Oteman, S.A. v. Napoles

COPE, J.

(dissenting).

A litigant who invokes the substituted service statute must strictly comply with it. See Gloucester Engineering, Inc. v. Mendoza, 489 So.2d 141, 142 (Fla. 3d DCA 1986). The plaintiff'in this case failed to file the required affidavit of compliance.

The case law excuses the filing of the affidavit of compliance if the certified mail receipt indicates that there was a refusal to accept delivery. See Waxoyl, A.G. v. Taylor, Brion, Buker & Greene, 711 So.2d 1251, 1254 (Fla. 3d DCA 1998). The courts have not heretofore excused the filing of an affidavit of compliance where, as here, the return receipt was marked “unclaimed.” See Wyatt v. Haese, 649 So.2d 905, 907-08 (Fla. 4th DCA 1995).
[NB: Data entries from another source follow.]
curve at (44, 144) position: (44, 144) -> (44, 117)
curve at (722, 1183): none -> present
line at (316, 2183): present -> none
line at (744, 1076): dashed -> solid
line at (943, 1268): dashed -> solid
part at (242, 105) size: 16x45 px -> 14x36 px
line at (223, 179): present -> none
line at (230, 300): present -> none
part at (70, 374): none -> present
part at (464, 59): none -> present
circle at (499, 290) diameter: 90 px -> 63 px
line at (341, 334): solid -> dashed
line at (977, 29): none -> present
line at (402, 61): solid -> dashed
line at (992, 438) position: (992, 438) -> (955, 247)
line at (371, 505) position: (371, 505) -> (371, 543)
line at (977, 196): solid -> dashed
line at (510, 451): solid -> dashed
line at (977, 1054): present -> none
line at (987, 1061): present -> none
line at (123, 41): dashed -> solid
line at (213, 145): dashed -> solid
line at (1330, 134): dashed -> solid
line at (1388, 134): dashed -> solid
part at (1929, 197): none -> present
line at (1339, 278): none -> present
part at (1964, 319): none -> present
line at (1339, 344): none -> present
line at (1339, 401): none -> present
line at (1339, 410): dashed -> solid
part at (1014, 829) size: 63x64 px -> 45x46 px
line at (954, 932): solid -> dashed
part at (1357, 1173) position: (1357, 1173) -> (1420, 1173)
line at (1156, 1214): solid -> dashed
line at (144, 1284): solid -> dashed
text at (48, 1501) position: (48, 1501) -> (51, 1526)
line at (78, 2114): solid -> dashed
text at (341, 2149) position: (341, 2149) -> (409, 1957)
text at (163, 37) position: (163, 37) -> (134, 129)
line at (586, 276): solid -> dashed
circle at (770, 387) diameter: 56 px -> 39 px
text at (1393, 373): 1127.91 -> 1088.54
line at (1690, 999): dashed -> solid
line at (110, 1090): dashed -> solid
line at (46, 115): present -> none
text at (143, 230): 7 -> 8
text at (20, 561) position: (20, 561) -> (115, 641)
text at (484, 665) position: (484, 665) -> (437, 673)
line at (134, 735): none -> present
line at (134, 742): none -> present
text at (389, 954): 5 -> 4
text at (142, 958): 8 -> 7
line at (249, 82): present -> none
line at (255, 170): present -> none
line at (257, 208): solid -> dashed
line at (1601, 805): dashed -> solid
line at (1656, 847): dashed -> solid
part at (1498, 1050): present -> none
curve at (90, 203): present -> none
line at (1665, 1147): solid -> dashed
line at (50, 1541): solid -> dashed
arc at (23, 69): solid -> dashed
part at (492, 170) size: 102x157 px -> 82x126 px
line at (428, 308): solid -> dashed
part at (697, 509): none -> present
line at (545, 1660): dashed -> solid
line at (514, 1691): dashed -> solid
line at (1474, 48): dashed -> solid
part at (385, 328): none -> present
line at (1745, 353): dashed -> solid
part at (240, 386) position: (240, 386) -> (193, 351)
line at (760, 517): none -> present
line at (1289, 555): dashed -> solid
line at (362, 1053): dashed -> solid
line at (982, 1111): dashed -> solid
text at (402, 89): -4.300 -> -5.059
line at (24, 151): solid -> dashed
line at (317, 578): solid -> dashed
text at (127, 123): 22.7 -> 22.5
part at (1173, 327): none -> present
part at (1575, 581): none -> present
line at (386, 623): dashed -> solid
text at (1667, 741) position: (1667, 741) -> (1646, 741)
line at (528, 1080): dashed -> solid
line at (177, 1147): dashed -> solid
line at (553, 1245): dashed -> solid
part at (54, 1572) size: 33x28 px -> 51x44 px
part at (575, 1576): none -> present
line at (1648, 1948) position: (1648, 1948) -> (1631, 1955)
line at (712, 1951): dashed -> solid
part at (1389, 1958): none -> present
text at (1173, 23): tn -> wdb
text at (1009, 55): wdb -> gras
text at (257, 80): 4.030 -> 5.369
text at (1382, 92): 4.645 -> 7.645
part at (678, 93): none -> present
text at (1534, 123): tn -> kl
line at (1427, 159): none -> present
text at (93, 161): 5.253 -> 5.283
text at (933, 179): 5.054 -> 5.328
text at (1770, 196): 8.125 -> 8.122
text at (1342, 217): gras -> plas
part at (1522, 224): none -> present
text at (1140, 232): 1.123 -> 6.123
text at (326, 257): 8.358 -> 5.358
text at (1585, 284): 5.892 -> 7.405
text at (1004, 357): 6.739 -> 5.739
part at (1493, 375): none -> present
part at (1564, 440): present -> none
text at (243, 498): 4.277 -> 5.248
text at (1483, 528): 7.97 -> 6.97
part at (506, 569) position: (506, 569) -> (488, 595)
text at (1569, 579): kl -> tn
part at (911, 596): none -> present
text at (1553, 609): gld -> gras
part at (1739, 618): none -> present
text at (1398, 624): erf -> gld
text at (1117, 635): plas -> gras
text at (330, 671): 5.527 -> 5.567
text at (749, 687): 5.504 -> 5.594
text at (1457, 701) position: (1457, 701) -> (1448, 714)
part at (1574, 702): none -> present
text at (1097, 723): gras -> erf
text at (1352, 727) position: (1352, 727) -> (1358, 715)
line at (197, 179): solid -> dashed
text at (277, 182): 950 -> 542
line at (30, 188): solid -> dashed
The majority draws the conclusion that the certified mail was refused in this instance because it was addressed to the defendant at the correct business address in Spain, and there had been an earlier successful delivery of mail when directed to that address. Be that as it may, the postal receipt indicates “unclaimed,” not “refused.”

Given the vagaries of international postal service, I do not think it is wise to say that “unclaimed” means “refused,” nor would I make the assumption that the Spanish postal authorities do not know the difference. Plaintiff should comply with the statute. The default based on this *1262substituted service should be set aside and, the plaintiff having subsequently perfected service under the Hague Convention, this case should proceed to consideration on the merits.